## Given entries:
════════════════

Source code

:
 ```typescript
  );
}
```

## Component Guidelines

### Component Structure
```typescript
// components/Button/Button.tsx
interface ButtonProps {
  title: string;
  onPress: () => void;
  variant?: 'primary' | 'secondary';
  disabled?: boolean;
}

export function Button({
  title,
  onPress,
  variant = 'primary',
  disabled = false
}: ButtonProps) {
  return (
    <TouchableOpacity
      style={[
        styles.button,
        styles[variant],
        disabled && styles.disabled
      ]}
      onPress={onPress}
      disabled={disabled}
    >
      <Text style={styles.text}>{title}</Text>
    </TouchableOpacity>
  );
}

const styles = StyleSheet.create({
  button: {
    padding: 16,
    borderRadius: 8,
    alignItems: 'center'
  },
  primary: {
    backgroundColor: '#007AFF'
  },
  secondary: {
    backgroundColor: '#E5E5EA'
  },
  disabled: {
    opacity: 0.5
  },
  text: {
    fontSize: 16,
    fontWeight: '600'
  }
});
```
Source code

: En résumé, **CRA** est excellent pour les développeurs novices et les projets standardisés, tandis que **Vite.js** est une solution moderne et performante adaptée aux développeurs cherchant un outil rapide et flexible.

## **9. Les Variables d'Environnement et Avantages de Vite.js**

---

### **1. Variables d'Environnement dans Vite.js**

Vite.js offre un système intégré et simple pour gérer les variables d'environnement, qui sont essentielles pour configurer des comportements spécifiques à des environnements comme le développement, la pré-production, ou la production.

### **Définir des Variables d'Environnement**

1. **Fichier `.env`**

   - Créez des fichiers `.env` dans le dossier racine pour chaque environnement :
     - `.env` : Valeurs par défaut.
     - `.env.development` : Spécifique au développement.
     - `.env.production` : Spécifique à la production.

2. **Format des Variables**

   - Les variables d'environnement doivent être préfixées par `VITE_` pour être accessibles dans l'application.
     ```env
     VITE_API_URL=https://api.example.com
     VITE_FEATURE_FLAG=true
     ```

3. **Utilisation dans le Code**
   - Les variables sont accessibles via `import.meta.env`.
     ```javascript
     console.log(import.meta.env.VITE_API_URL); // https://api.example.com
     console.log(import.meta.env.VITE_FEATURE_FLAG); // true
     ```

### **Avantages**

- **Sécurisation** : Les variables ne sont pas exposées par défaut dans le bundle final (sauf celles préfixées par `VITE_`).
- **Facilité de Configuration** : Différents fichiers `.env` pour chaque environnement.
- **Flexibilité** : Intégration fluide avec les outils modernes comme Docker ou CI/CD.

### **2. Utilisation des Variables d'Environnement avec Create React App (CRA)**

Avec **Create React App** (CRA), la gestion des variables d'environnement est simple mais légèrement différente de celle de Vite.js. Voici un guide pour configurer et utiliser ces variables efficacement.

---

════════════════

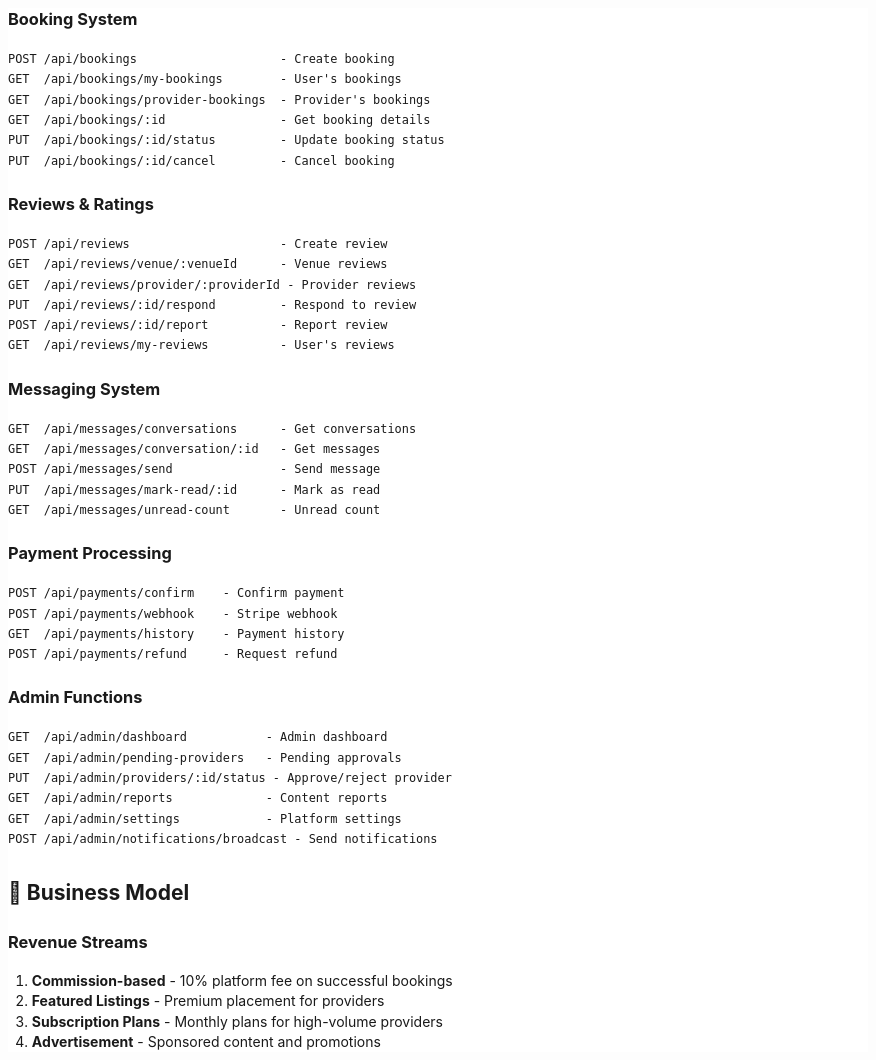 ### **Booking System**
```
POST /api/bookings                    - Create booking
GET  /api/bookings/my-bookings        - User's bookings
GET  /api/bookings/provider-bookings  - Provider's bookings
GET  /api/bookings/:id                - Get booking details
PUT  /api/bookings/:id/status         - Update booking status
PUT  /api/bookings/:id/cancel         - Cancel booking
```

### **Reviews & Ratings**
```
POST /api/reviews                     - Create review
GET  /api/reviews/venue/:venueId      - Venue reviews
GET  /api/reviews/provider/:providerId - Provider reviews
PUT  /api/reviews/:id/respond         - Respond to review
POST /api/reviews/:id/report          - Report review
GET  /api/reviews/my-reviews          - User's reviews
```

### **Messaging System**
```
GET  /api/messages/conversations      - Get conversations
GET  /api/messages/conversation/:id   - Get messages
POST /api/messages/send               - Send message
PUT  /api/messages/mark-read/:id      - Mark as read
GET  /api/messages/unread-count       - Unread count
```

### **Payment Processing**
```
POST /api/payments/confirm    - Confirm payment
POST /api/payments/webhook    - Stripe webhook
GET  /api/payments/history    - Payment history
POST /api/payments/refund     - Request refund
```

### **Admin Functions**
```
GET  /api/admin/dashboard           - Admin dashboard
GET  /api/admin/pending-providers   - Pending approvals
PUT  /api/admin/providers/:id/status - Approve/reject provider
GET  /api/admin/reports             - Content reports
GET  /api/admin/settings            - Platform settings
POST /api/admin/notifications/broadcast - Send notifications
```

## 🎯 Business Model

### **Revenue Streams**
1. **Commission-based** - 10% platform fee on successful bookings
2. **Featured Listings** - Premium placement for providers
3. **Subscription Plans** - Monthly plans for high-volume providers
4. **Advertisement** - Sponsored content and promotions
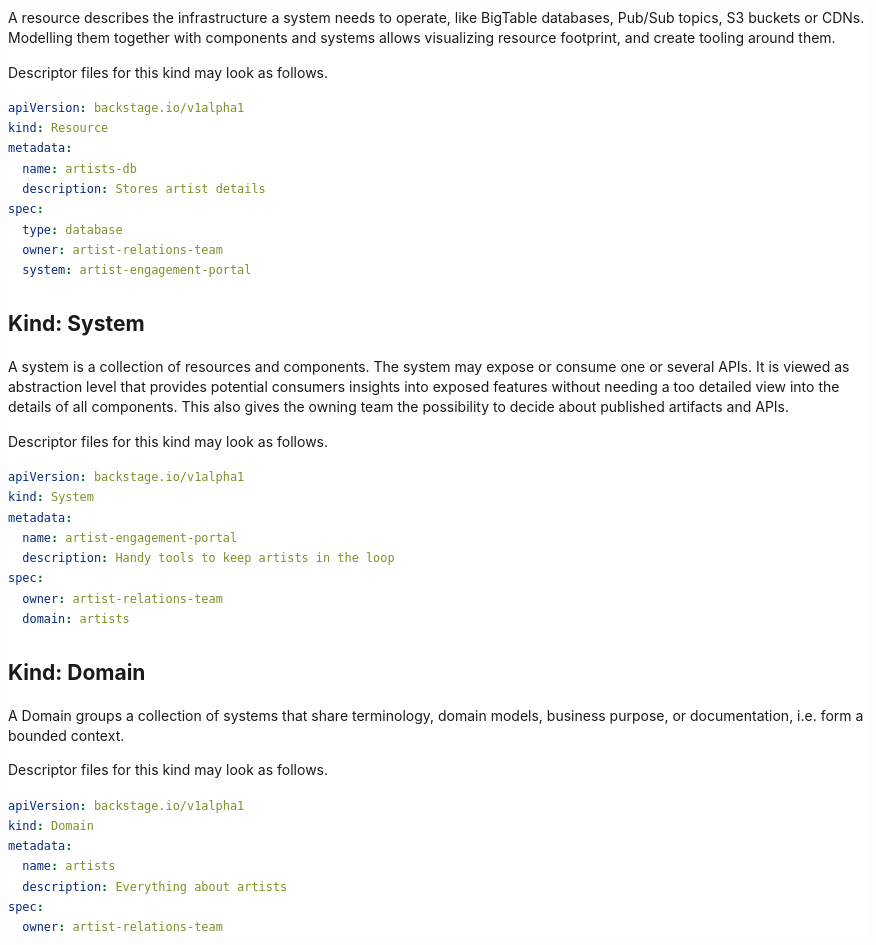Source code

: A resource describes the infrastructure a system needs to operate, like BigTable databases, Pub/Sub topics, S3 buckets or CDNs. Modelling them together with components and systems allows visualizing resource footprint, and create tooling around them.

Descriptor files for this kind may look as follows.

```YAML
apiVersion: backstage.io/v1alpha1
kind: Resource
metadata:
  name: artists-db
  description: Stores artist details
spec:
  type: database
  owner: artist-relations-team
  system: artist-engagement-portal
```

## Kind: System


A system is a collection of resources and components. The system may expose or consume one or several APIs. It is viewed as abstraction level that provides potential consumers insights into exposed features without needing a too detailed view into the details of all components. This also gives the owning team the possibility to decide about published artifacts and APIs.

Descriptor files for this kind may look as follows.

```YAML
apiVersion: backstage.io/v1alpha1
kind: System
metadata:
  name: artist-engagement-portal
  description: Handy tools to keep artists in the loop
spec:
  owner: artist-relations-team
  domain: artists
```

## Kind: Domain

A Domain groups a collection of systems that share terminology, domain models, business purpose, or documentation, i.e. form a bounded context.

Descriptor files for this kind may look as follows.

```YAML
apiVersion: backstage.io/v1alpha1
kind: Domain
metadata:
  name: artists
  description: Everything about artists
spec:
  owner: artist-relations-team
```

════════════════

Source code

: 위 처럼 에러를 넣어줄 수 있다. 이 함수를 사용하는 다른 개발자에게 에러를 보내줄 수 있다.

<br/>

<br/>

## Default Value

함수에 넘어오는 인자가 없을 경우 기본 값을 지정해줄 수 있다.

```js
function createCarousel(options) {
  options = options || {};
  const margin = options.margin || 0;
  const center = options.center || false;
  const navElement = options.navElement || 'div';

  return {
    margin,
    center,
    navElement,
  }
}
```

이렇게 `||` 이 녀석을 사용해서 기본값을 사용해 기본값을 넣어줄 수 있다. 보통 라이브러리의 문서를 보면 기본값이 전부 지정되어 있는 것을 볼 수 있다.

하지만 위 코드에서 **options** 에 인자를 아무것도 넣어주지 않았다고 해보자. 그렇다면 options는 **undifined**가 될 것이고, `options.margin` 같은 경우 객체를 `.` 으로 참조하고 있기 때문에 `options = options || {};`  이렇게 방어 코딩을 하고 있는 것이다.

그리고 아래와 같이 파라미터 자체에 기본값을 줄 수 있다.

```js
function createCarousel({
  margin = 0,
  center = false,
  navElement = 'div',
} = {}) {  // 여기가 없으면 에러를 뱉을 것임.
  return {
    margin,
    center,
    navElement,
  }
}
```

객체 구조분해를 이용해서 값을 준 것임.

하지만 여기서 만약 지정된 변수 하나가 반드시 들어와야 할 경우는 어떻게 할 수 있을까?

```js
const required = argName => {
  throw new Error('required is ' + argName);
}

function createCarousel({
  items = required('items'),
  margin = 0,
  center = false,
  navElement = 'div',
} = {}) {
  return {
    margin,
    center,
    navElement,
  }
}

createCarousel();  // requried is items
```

════════════════

## Exercise requirements:
Search the material for "dans" and copy each matching line.

## Response to the task:
### **1. Variables d'Environnement dans Vite.js**
   - Créez des fichiers `.env` dans le dossier racine pour chaque environnement :
   - Les variables d'environnement doivent être préfixées par `VITE_` pour être accessibles dans l'application.
3. **Utilisation dans le Code**
- **Sécurisation** : Les variables ne sont pas exposées par défaut dans le bundle final (sauf celles préfixées par `VITE_`).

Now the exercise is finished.